I managed to get the application talking to the hardware somewhat correctly. (I have a few quirks, but I'm not chasing those right now.) We switched direction from another USB solution to a high speed device because of the frame timing. The system has very low data rates overall (most packets are only a few bytes at a time and not that frequent), but a full speed solution was not working. With the device I tested (DevaSys card), the delays in the system were 10-20 times slower than with the old ISA interface. Whe I looked at bus timing, the frames were 4ms.
I researched frame timing and found that high speed is supposed to have 125us subframes. With that kind of timing, I should be able to get the system working about the same speeds as ISA with possibly a few non-critical areas being a little slower.

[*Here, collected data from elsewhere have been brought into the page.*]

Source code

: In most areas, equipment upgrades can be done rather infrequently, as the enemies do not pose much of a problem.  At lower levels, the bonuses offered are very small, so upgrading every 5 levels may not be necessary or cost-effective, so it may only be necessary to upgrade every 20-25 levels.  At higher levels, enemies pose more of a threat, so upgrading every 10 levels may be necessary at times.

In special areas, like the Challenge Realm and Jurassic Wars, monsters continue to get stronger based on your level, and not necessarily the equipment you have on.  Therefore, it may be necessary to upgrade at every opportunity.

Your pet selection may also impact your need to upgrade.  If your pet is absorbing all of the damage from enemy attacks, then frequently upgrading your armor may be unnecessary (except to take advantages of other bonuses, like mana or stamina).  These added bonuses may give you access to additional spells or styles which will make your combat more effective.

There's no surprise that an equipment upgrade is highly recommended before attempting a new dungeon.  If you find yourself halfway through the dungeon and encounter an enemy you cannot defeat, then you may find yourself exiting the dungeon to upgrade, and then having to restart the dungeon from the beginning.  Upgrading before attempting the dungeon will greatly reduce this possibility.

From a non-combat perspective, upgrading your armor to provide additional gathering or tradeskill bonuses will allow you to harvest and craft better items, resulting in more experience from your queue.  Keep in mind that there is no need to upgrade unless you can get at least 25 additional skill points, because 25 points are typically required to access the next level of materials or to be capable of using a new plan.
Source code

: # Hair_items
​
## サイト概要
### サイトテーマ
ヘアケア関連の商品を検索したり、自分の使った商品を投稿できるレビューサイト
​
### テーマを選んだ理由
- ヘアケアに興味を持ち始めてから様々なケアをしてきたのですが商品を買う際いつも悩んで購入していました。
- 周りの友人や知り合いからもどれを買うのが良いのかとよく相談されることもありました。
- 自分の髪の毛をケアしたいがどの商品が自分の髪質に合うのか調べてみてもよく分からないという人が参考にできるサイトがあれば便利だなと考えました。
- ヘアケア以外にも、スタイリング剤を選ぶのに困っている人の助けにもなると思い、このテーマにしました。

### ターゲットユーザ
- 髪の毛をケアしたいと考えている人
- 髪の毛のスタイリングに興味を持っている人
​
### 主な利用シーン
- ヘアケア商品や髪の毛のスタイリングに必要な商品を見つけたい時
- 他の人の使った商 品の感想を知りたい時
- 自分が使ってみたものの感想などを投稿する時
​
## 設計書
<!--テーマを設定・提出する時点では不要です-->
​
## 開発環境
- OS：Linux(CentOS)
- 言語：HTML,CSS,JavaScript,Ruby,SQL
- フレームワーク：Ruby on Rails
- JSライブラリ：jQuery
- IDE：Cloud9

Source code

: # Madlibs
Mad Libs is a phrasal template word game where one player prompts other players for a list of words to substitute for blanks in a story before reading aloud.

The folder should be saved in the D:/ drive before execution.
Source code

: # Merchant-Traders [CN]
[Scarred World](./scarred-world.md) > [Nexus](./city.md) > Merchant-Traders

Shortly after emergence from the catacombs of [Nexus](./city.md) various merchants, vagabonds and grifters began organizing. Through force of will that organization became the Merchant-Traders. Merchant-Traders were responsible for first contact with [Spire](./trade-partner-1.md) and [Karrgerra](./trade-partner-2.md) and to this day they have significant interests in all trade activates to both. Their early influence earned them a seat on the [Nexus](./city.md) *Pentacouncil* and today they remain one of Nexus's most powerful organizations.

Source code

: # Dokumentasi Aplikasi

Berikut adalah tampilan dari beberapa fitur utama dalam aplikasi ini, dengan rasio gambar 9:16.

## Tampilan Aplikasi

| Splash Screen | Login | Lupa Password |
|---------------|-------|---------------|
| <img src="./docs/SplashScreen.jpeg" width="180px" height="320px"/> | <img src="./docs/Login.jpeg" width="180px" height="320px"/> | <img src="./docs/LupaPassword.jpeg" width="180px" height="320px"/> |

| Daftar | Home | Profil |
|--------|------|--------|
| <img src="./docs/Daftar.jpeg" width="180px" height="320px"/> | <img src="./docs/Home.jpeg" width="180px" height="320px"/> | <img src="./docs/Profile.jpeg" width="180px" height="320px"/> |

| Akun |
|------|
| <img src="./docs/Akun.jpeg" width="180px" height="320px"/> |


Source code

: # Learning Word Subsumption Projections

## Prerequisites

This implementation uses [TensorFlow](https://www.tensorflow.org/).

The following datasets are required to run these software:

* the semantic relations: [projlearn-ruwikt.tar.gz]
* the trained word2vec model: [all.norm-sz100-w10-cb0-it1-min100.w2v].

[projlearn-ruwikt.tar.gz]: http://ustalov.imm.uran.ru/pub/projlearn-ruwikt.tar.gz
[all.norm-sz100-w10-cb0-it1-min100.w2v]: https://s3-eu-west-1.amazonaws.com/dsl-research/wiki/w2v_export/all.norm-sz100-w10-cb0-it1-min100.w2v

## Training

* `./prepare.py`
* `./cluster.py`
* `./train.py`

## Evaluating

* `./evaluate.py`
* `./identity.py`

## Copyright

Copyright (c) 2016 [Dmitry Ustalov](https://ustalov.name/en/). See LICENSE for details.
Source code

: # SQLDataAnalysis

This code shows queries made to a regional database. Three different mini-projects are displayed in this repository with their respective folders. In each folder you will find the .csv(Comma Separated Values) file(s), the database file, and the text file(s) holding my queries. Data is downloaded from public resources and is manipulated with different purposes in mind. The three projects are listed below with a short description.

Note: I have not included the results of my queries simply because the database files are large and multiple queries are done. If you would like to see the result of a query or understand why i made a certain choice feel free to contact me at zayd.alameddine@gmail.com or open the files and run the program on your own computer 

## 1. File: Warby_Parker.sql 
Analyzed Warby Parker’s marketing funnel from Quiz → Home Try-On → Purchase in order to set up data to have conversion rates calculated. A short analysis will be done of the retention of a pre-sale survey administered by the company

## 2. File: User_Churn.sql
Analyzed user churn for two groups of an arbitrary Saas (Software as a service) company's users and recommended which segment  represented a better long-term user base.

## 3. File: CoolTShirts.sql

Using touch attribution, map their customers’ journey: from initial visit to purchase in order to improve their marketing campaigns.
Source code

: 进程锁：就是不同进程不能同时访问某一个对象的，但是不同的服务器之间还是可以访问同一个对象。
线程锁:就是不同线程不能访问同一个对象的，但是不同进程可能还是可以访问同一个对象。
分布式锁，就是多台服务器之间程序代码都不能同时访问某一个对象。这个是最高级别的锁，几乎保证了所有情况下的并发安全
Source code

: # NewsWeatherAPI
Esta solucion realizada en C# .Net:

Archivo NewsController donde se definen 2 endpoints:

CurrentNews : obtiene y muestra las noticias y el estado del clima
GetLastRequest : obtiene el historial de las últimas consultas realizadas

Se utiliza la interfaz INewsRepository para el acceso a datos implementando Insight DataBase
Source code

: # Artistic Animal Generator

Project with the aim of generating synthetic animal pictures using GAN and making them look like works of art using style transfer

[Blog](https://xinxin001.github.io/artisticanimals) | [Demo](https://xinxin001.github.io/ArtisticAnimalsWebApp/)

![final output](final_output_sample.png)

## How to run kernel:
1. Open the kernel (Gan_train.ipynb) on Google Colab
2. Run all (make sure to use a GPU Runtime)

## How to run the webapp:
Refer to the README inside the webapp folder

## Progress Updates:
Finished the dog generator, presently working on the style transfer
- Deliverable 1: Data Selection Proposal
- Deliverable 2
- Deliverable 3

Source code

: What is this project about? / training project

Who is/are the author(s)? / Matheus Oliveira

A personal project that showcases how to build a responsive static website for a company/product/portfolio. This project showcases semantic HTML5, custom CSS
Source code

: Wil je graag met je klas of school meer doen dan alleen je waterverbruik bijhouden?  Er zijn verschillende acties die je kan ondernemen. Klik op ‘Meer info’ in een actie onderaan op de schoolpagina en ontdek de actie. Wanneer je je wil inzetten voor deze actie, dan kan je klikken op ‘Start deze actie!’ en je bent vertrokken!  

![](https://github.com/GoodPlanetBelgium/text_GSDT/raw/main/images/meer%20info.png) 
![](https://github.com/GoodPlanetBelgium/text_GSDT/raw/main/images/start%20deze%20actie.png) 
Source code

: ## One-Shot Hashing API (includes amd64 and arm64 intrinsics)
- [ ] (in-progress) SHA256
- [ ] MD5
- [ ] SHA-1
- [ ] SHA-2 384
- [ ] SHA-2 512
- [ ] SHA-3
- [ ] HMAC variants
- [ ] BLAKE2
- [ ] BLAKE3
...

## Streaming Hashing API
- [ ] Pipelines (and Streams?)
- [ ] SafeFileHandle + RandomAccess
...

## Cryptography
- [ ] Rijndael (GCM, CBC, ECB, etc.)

In the initialization code the software does a send and recieve of one byte through a range of 256 possible addresses in the external chassis (it's looking to see what hardware is installed in the chassis). It does this in a tight for loop that has about 15 us per I/O call when using the ISA card. This is not a critical part of the program and I left it as is to compare timing between interfaces (I plan to move the polling to firmware eventually and just read all 256 bytes in one Bulk transfer, but that's phase II).
Looking at the traffic with a logic analyzer, I'm seeing per transaction timings of 3-4ms, not 125us. What could be causing the timing to be 24-32 times slower than expected? I find it interesting that the bus timing is almost identical to what I saw with the full speed device we rejected.
I am doing all I/O via control endpoint transfers at the moment. Many times I need to write a couple of bytes and then immediately read one or two. The bidirectionality of the control endpoint enables me to combine these into one USB call.
What is causing this and how to I fix it?